Amongst all this turmoil, India stands out as an exception, displaying a consistently high GDP growth, the highest of any large economy. It has concluded a trade deal with USA under which tariff rates have been lowered from 50% to 18%. The BSE Sensex gained over 2000 Points on the news. The recent trade deal with EU also gives it market access to Europe de-risking dependence on a whimsical US President.
Disruptive technologies will affect several businesses. Indian IT sector companies’ stocks have had a great run, and have established IT Services dominance, globally. Last week, however, a US AI company, Anthropic, released 11 plug-ins, to demonstrate that coding can be done using AI, faster, and cheaper, than software engineers can. India IT stock prices fell drastically.
But they should have anticipated, and prepared for, the coming technology disruption to their business. It was recently, in late November 2025, that Infosys announced a Rs 18,000 crores share buy back, at Rs 1800/share. Now the share price is below that. It could have used the Rs 18000 crores for other purposes; perhaps to re skill engineers to make full use of AI, or, which seems likely, as lay off compensation. Given the technology disruption, IT Services companies may be compelled to downsize.
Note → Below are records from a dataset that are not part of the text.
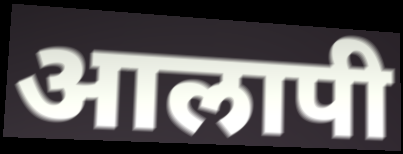
आलापी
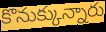
కొనుక్కున్నారు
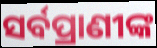
ସର୍ବପ୍ରାଣୀଙ୍କ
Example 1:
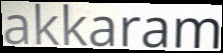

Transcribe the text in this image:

akkaram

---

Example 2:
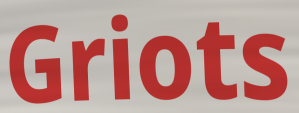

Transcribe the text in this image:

Griots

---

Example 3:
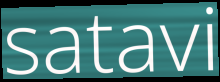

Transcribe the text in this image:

satavi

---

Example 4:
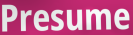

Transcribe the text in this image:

Presume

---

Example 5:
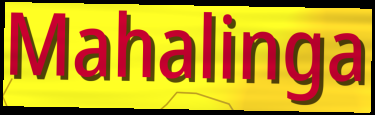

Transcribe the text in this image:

Mahalinga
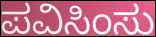
ಪವಿಸಿಂಸು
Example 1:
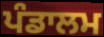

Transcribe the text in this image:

ਪੰਡਾਲਮ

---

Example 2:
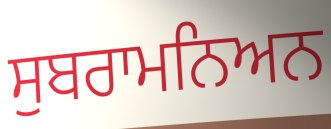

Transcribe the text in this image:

ਸੁਬਰਾਮਨਿਅਨ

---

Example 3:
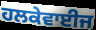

India will need to build on it’s GDP growth, and to take full advantage of various trade deals it has entered into. But India has lots of reforms to undertake.
The unfinished agenda is judicial reforms, crack the whip on corruption, urgent agriculture reform to improve terms of trade for the sector (agriculture supports over 50% of the population but earns 17% of GDP), improve quality of and access to, universal education (technology allows remote teaching) and others.
All these ‘kartavyas’ have also to be fulfilled.